** TASK DIRECTIONS **
If a line in the data has the string "from", please show it.

(RECORDS TO PROCESS Opens)

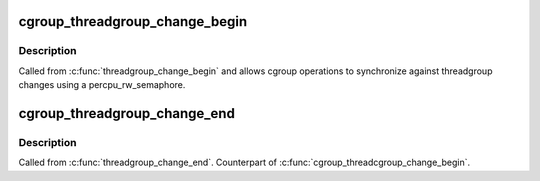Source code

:.. -*- coding: utf-8; mode: rst -*-
.. src-file: include/linux/cgroup-defs.h

.. _`cgroup_threadgroup_change_begin`:

cgroup_threadgroup_change_begin
===============================

.. c:function:: void cgroup_threadgroup_change_begin(struct task_struct *tsk)

    threadgroup exclusion for cgroups

    :param struct task_struct \*tsk:
        target task

.. _`cgroup_threadgroup_change_begin.description`:

Description
-----------

Called from \ :c:func:`threadgroup_change_begin`\  and allows cgroup operations to
synchronize against threadgroup changes using a percpu_rw_semaphore.

.. _`cgroup_threadgroup_change_end`:

cgroup_threadgroup_change_end
=============================

.. c:function:: void cgroup_threadgroup_change_end(struct task_struct *tsk)

    threadgroup exclusion for cgroups

    :param struct task_struct \*tsk:
        target task

.. _`cgroup_threadgroup_change_end.description`:

Description
-----------

Called from \ :c:func:`threadgroup_change_end`\ .  Counterpart of
\ :c:func:`cgroup_threadcgroup_change_begin`\ .

.. This file was automatic generated / don't edit.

(RECORDS TO PROCESS Closes)

** EXPECTED ANSWER **
Called from \ :c:func:`threadgroup_change_begin`\  and allows cgroup operations to
Called from \ :c:func:`threadgroup_change_end`\ .  Counterpart of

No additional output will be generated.